__Activity__
Repeat the material in full. Keep every line exactly as it is.

————————

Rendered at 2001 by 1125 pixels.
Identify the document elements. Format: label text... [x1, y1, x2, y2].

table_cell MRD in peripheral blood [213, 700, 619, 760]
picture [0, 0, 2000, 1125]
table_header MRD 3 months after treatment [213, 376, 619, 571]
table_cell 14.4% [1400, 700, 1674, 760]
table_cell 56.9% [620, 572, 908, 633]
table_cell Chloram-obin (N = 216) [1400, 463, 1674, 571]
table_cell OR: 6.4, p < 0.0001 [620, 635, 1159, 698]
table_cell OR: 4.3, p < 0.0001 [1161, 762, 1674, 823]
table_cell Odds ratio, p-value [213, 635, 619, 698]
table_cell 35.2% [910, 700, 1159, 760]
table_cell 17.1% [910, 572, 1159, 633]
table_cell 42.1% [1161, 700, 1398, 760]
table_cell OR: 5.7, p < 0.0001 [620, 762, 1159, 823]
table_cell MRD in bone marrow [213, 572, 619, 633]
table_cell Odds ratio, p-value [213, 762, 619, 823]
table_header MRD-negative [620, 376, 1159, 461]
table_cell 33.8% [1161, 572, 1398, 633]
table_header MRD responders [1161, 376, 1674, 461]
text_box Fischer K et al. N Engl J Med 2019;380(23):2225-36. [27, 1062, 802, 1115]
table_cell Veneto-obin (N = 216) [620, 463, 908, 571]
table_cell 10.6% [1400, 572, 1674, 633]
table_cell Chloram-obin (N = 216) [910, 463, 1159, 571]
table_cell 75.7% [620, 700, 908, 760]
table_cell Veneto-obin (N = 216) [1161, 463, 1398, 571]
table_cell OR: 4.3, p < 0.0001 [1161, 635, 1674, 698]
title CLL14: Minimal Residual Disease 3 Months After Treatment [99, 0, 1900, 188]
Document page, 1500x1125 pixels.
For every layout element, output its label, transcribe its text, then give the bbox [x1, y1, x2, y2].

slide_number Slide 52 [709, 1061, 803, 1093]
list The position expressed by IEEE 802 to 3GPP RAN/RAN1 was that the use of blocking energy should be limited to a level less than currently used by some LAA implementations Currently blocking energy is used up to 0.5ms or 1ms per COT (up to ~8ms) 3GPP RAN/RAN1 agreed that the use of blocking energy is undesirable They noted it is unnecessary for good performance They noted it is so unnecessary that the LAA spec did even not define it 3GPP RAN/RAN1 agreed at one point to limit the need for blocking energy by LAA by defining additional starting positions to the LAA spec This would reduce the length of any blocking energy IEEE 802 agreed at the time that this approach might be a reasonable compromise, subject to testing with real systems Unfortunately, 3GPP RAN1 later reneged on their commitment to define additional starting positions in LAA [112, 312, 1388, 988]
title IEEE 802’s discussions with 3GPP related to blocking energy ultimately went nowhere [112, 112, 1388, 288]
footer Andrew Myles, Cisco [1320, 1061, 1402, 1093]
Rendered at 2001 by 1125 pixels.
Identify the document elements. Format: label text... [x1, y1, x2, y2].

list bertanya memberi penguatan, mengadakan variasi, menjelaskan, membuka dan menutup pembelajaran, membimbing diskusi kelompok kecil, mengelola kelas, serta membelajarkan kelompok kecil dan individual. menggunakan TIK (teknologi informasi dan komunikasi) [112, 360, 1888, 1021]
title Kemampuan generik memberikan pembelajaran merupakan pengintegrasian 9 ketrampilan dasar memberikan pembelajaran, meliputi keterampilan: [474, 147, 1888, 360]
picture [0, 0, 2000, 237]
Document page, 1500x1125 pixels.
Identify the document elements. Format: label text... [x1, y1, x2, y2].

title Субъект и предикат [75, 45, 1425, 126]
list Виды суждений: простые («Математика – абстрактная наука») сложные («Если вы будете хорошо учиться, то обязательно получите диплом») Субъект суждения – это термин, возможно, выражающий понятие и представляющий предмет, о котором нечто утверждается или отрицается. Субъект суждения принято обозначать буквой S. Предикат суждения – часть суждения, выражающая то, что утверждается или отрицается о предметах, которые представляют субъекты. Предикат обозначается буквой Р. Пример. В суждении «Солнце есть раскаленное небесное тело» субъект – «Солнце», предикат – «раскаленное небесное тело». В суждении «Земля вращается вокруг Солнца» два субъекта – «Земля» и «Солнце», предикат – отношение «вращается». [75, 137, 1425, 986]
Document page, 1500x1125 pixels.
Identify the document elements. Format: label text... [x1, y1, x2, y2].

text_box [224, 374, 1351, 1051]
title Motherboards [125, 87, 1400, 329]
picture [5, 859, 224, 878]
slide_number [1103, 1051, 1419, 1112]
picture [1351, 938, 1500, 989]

————————

__Answer section__
Rendered at 2001 by 1125 pixels.
Identify the document elements. Format: label text... [x1, y1, x2, y2].

table_cell MRD in peripheral blood [213, 700, 619, 760]
picture [0, 0, 2000, 1125]
table_header MRD 3 months after treatment [213, 376, 619, 571]
table_cell 14.4% [1400, 700, 1674, 760]
table_cell 56.9% [620, 572, 908, 633]
table_cell Chloram-obin (N = 216) [1400, 463, 1674, 571]
table_cell OR: 6.4, p < 0.0001 [620, 635, 1159, 698]
table_cell OR: 4.3, p < 0.0001 [1161, 762, 1674, 823]
table_cell Odds ratio, p-value [213, 635, 619, 698]
table_cell 35.2% [910, 700, 1159, 760]
table_cell 17.1% [910, 572, 1159, 633]
table_cell 42.1% [1161, 700, 1398, 760]
table_cell OR: 5.7, p < 0.0001 [620, 762, 1159, 823]
table_cell MRD in bone marrow [213, 572, 619, 633]
table_cell Odds ratio, p-value [213, 762, 619, 823]
table_header MRD-negative [620, 376, 1159, 461]
table_cell 33.8% [1161, 572, 1398, 633]
table_header MRD responders [1161, 376, 1674, 461]
text_box Fischer K et al. N Engl J Med 2019;380(23):2225-36. [27, 1062, 802, 1115]
table_cell Veneto-obin (N = 216) [620, 463, 908, 571]
table_cell 10.6% [1400, 572, 1674, 633]
table_cell Chloram-obin (N = 216) [910, 463, 1159, 571]
table_cell 75.7% [620, 700, 908, 760]
table_cell Veneto-obin (N = 216) [1161, 463, 1398, 571]
table_cell OR: 4.3, p < 0.0001 [1161, 635, 1674, 698]
title CLL14: Minimal Residual Disease 3 Months After Treatment [99, 0, 1900, 188]
Document page, 1500x1125 pixels.
For every layout element, output its label, transcribe its text, then give the bbox [x1, y1, x2, y2].

slide_number Slide 52 [709, 1061, 803, 1093]
list The position expressed by IEEE 802 to 3GPP RAN/RAN1 was that the use of blocking energy should be limited to a level less than currently used by some LAA implementations Currently blocking energy is used up to 0.5ms or 1ms per COT (up to ~8ms) 3GPP RAN/RAN1 agreed that the use of blocking energy is undesirable They noted it is unnecessary for good performance They noted it is so unnecessary that the LAA spec did even not define it 3GPP RAN/RAN1 agreed at one point to limit the need for blocking energy by LAA by defining additional starting positions to the LAA spec This would reduce the length of any blocking energy IEEE 802 agreed at the time that this approach might be a reasonable compromise, subject to testing with real systems Unfortunately, 3GPP RAN1 later reneged on their commitment to define additional starting positions in LAA [112, 312, 1388, 988]
title IEEE 802’s discussions with 3GPP related to blocking energy ultimately went nowhere [112, 112, 1388, 288]
footer Andrew Myles, Cisco [1320, 1061, 1402, 1093]
Rendered at 2001 by 1125 pixels.
Identify the document elements. Format: label text... [x1, y1, x2, y2].

list bertanya memberi penguatan, mengadakan variasi, menjelaskan, membuka dan menutup pembelajaran, membimbing diskusi kelompok kecil, mengelola kelas, serta membelajarkan kelompok kecil dan individual. menggunakan TIK (teknologi informasi dan komunikasi) [112, 360, 1888, 1021]
title Kemampuan generik memberikan pembelajaran merupakan pengintegrasian 9 ketrampilan dasar memberikan pembelajaran, meliputi keterampilan: [474, 147, 1888, 360]
picture [0, 0, 2000, 237]
Document page, 1500x1125 pixels.
Identify the document elements. Format: label text... [x1, y1, x2, y2].

title Субъект и предикат [75, 45, 1425, 126]
list Виды суждений: простые («Математика – абстрактная наука») сложные («Если вы будете хорошо учиться, то обязательно получите диплом») Субъект суждения – это термин, возможно, выражающий понятие и представляющий предмет, о котором нечто утверждается или отрицается. Субъект суждения принято обозначать буквой S. Предикат суждения – часть суждения, выражающая то, что утверждается или отрицается о предметах, которые представляют субъекты. Предикат обозначается буквой Р. Пример. В суждении «Солнце есть раскаленное небесное тело» субъект – «Солнце», предикат – «раскаленное небесное тело». В суждении «Земля вращается вокруг Солнца» два субъекта – «Земля» и «Солнце», предикат – отношение «вращается». [75, 137, 1425, 986]
Document page, 1500x1125 pixels.
Identify the document elements. Format: label text... [x1, y1, x2, y2].

text_box [224, 374, 1351, 1051]
title Motherboards [125, 87, 1400, 329]
picture [5, 859, 224, 878]
slide_number [1103, 1051, 1419, 1112]
picture [1351, 938, 1500, 989]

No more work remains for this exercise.